Another general proposition which can be derived from the case law is that courts are apt to look more closely at cases in which claims to privilege have an impact on persons outside the Assembly than at those which involve matters entirely internal to the Assembly. The lines are not altogether clear here either though. For example, in the case before us the issue clearly revolves around the internal proceedings of the Assembly. At the same time, it is persons not connected to the Assembly who allege their rights are infringed. Does this qualify as an “inside case” or as an “outside case”?

[54]      Campbell J. found that while some employees such as the first clerk assistant or the Sergeant-at-Arms enjoyed an employment relationship that came within the core of legislative and parliamentary privilege, some other employees, such as a bartender or a gardener appear to have an employment relationship far removed from the core parliamentary work (at paragraphs 39-41):

… the Speaker is the chief administrative officer of a large branch of the public service with many employees, some of whom perform no political or legislative or parliamentary duties. It is not consistent with modern ideas of employment to say that they are all automatically stripped of the normal protection enjoyed by employees, including access to the courts, without examining the claim of parliamentary privilege carefully in those cases where it may not clearly apply….

It may be clear that the First Clerk Assistant or the Sergeant at Arms or the legislative assistant of a house leader performs duties and enjoys an employment relationship completely within the core of legislative and parliamentary privilege. It may be that such cases can be determined on the bare pleadings without any evidence. It may not be so clear that a bartender hired to serve drinks or a gardener or a social convener or a caterer works completely within the core of parliamentary privilege essential for the fulfilment of legislative and political functions. To understand that legislative bodies employ a wide range of people whose work appears far from the core of legislative and parliamentary privilege, one need only look at the bargaining unit description certifying the Public Service Alliance as bargaining agent for a unit of House of Commons employees comprising:

all general service employees of the House of Commons of Canada providing valet, elevator operation, dispatching, messenger, driving, cleaning and maintenance, warehousing, food preparation and serving services, excluding supervisors …

In the case of employees whose duties appear on their face to be far removed from actual legislative and parliamentary work, and in cases like Thompson’s where the duties may be arguably closer to the line, it may be necessary for a court to examine the facts to determine whether the work and all aspects of the employment relationship are immune from judgment by the court. In this case it is not possible to make that determination of mixed fact and law without a trial.

[55]      Although I was tempted at first to follow Campbell J.’s approach and to apply a functional test, upon reflection, I do not believe this is the desired approach. I agree with the minority decision of the Tribunal that such an examination would render any parliamentary privilege nugatory. It would require courts to embark every time on an inquiry as to whether a particular job responsibility falls within the core of parliamentary privilege. There is no doubt that, practically, in many instances it would be difficult to find the dividing-line.

━━━━

**Required tasks**:
• 1. Answer these questions using the passage on parliamentary privilege:
(a) In the case before the court, who alleges that their rights are infringed?
(b) Which two employees does Campbell J. first cite as having an employment relationship within the core of legislative and parliamentary privilege?
(c) Whose decision does the writer of paragraph [55] say he agrees with?
• 2. In the passage on parliamentary privilege, rewrite the portion starting with "[54]      Campbell J." and going on through "not clearly apply….", changing "bartender" to "doorkeeper".
The records are separate material with no connection to the text above.

[Records from a data collection]
━━━━

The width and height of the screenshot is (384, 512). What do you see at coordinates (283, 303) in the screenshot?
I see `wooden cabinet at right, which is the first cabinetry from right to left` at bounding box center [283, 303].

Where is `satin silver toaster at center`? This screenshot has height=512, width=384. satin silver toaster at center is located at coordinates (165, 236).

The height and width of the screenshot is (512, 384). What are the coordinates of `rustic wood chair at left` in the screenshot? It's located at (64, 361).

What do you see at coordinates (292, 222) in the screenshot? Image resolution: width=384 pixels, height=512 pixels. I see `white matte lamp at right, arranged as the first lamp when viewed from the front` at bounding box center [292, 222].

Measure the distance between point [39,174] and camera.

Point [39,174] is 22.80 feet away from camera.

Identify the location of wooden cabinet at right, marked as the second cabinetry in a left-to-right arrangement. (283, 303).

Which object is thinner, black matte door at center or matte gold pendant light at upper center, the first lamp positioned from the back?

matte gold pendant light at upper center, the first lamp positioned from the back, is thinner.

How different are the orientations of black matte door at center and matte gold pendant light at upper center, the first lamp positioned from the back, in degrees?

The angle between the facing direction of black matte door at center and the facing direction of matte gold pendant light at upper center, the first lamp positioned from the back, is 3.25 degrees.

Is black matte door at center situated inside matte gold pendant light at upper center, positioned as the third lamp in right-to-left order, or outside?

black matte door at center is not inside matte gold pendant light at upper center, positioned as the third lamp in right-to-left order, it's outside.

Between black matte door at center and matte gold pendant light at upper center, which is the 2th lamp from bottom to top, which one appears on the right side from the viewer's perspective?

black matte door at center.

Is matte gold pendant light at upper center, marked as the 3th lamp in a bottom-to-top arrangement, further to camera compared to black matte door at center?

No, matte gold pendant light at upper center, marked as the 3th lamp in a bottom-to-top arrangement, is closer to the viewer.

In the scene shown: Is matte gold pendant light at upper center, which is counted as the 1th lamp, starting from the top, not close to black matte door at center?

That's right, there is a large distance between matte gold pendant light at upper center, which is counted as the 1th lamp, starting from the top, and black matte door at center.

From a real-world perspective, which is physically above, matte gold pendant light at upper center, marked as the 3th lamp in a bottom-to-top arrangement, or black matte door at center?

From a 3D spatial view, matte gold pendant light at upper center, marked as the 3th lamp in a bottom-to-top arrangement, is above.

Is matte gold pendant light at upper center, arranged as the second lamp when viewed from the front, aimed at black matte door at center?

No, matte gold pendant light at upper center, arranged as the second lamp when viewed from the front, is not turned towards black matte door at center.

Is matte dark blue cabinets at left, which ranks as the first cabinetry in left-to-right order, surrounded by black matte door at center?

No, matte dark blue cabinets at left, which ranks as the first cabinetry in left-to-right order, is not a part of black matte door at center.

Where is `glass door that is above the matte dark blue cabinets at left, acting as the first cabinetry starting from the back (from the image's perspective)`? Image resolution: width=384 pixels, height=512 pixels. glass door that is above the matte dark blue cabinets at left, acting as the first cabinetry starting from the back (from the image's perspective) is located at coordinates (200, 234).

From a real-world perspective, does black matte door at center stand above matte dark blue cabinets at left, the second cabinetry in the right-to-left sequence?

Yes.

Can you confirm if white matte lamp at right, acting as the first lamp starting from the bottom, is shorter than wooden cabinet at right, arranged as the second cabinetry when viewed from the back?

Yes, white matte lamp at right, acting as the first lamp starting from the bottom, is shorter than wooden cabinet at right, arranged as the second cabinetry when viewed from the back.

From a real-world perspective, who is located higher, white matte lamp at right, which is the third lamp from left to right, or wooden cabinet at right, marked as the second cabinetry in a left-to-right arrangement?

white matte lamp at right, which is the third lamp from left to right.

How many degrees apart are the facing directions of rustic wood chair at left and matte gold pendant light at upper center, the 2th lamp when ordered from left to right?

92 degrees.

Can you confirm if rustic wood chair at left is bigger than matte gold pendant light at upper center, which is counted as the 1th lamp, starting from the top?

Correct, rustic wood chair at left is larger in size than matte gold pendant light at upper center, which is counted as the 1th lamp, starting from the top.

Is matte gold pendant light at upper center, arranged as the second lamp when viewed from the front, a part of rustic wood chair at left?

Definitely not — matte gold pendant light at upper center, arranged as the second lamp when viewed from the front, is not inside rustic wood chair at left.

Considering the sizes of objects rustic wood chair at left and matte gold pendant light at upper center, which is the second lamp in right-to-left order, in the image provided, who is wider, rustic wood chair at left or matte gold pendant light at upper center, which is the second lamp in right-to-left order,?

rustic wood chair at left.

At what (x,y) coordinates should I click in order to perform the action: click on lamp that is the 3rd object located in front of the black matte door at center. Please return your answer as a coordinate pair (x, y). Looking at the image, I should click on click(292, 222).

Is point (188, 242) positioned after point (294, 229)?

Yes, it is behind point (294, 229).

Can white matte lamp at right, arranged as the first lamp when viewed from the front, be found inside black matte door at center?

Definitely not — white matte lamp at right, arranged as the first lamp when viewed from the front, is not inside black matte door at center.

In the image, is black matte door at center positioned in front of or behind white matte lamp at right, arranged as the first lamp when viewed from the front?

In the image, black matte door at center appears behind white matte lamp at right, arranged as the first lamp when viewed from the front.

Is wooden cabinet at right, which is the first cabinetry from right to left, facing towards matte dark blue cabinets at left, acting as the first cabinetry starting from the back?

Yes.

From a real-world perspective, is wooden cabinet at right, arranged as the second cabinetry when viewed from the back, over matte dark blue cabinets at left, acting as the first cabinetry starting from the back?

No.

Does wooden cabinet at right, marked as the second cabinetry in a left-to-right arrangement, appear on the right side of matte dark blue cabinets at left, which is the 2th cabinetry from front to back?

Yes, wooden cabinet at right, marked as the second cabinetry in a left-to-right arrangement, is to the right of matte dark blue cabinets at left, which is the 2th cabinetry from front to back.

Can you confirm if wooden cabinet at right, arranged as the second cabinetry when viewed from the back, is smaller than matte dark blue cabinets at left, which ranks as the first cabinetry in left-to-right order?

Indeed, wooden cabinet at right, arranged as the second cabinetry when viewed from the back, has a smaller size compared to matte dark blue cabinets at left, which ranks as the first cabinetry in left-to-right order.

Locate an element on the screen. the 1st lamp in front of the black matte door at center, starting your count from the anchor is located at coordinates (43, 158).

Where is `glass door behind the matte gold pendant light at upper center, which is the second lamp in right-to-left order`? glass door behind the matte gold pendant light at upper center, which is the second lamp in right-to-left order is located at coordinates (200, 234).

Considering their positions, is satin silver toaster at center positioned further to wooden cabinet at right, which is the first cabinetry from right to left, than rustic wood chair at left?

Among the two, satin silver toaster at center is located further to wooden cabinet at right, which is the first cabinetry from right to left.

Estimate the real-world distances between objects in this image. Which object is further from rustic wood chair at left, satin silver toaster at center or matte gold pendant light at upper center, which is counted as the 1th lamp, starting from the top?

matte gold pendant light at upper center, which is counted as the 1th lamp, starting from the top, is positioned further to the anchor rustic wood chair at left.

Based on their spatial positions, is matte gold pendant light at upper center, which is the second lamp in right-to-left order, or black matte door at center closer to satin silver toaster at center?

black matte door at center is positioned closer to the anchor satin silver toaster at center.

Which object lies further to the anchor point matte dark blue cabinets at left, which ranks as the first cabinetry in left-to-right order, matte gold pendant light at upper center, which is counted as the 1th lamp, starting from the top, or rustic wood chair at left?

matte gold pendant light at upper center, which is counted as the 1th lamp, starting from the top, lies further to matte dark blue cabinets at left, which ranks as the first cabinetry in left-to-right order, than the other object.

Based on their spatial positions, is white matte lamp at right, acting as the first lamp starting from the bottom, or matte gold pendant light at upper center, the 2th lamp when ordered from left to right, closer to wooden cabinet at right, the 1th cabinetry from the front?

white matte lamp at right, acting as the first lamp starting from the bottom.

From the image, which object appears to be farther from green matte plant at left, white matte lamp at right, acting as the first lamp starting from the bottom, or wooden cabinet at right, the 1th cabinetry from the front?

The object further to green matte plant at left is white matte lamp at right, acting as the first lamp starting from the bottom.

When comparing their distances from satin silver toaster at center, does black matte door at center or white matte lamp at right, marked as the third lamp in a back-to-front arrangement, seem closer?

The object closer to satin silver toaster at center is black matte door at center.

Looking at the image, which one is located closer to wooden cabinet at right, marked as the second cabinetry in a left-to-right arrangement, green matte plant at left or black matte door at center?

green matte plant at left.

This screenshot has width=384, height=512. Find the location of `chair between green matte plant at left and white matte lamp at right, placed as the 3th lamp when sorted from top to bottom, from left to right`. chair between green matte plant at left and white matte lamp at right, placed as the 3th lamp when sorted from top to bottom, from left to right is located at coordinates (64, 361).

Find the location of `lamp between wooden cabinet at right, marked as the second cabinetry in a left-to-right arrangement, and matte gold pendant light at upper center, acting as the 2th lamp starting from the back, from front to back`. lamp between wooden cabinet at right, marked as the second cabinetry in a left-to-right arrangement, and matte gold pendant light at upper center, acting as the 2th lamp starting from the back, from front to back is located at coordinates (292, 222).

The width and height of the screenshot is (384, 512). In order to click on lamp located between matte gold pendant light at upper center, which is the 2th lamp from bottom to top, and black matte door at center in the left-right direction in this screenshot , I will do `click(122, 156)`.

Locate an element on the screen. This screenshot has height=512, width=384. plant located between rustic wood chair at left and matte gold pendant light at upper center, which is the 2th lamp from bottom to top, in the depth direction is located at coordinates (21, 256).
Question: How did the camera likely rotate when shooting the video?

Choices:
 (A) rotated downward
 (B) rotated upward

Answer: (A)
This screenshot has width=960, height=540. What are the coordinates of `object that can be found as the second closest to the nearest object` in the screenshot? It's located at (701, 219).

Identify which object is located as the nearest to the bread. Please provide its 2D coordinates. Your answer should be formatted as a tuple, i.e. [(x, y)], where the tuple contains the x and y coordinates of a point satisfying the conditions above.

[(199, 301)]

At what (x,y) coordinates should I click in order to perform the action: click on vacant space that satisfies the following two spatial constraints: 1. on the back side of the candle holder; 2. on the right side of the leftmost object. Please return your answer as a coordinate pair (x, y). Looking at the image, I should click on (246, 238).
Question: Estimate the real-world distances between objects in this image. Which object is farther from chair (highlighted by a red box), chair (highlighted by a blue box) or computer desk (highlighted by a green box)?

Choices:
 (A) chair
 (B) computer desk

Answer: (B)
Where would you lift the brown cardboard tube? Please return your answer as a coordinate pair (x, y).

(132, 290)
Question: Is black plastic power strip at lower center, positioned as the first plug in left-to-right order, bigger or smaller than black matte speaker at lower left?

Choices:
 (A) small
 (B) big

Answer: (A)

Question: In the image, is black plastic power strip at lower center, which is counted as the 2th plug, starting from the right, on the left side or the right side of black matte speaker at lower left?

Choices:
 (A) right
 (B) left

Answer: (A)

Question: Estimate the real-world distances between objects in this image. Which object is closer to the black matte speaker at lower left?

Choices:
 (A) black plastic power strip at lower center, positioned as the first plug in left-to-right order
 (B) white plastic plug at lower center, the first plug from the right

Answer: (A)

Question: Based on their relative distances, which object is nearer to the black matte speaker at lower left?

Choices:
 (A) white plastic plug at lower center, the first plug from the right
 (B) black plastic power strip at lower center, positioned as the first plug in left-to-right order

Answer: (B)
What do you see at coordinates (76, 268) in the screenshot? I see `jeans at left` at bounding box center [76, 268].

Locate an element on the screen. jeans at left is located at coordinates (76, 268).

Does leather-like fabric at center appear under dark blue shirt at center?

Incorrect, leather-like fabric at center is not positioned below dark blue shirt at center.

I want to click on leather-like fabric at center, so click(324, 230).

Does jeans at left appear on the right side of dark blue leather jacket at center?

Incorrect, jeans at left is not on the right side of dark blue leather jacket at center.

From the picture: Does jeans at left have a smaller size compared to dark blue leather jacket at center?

━━━━

**Expected results**:
• 1.
(a) Persons not connected to the Assembly.
(b) The first clerk assistant and the Sergeant-at-Arms.
(c) The minority decision of the Tribunal.

• 2.
[54]      Campbell J. found that while some employees such as the first clerk assistant or the Sergeant-at-Arms enjoyed an employment relationship that came within the core of legislative and parliamentary privilege, some other employees, such as a doorkeeper or a gardener appear to have an employment relationship far removed from the core parliamentary work (at paragraphs 39-41):

… the Speaker is the chief administrative officer of a large branch of the public service with many employees, some of whom perform no political or legislative or parliamentary duties. It is not consistent with modern ideas of employment to say that they are all automatically stripped of the normal protection enjoyed by employees, including access to the courts, without examining the claim of parliamentary privilege carefully in those cases where it may not clearly apply….